Bei den alten Ländern fällt der Westteil Berlins mit 23,4 Plätzen je 100 Kleinkinder aus der Reihe, in Niedersachsen waren es 1,8, in Hessen 2,6 und in Bayern 1,4. In allen anderen westdeutschen Ländern sieht es ähnlich aus, auch wenn die Zahl der Krippenplätze in den drei Jahren gestiegen ist, die seit dieser Zählung vergangen sind. Vor allem die westdeutschen Großstädte verzeichnen einen kräftigen Zuwachs an Krippenplätzen. In Hamburg sind mittlerweile fast 18 Prozent der Allerjüngsten in einer Krippe untergebracht.

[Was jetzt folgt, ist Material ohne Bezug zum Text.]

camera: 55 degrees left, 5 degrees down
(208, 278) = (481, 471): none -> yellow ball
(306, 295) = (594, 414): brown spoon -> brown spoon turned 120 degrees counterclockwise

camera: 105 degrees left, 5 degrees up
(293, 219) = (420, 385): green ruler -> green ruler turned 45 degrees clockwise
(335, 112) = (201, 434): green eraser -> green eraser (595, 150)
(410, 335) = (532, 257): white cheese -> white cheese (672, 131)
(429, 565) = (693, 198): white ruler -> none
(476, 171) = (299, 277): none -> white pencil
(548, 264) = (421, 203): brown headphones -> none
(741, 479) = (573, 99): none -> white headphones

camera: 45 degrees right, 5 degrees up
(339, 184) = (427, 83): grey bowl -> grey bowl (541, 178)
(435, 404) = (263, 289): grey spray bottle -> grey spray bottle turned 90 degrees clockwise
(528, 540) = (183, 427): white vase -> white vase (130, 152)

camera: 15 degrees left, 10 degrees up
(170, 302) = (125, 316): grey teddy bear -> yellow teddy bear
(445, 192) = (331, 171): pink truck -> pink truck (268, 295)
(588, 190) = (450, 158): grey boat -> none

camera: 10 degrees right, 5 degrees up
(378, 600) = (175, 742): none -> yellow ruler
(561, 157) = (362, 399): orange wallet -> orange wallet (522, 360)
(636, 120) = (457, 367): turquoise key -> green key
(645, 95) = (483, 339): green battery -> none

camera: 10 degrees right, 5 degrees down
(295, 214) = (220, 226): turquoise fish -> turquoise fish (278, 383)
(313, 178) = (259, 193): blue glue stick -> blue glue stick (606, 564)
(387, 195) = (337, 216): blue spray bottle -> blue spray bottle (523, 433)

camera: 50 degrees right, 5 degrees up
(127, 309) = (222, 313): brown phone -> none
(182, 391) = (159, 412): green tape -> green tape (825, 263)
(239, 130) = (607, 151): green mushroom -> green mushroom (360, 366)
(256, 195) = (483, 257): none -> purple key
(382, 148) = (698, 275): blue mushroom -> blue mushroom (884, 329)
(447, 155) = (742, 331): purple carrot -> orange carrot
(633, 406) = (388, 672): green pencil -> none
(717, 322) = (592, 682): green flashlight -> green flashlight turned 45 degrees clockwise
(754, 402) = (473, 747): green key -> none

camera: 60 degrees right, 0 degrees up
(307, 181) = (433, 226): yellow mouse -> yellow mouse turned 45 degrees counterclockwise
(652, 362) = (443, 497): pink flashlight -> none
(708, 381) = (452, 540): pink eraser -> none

Für Frauke Obländer ist die auch von Familienministerin Bergmann erhobene Forderung nach deutlich mehr Krippenplätzen "eine zweischneidige Sache". Ihr Verband trete zwar dafür ein, mehr Betreuungsangebote für die Kleinkinder zu schaffen, erklärte die Sprecherin des Familienverbandes: "Aber vorrangig sollte die Familie in die Lage versetzt werden, die Betreuung ihres Kindes in der ersten Zeit selbst zu leisten - sofern sie das will." Bergmann und die rot-grüne Bundesregierung streben an, die Zahl der Krippenplätze zu erhöhen, damit vor allem für Frauen Beruf und Familie künftig leichter zu vereinbaren sind als heute. "Die Länder und Kommunen sind jetzt gefordert, das Angebot an Kinderbetreuung tatsächlich auszubauen, wie sie es angekündigt haben", mahnt die Familienministerin.

Einen Sonderweg bei der Kinderbetreuung geht Bayern. Der Freistaat hat den Anspruch auf einen Kindergartenplatz nicht in sein Landesrecht übernommen. "Wir erfüllen ihn in der Praxis", meinte ein Sprecher des bayerischen Sozialministeriums. Die Versorgungsquote von derzeit 93 Prozent entspreche dem tatsächlichen Bedarf im Lande, weil einige Eltern auf den Platz für ihre Kinder verzichteten.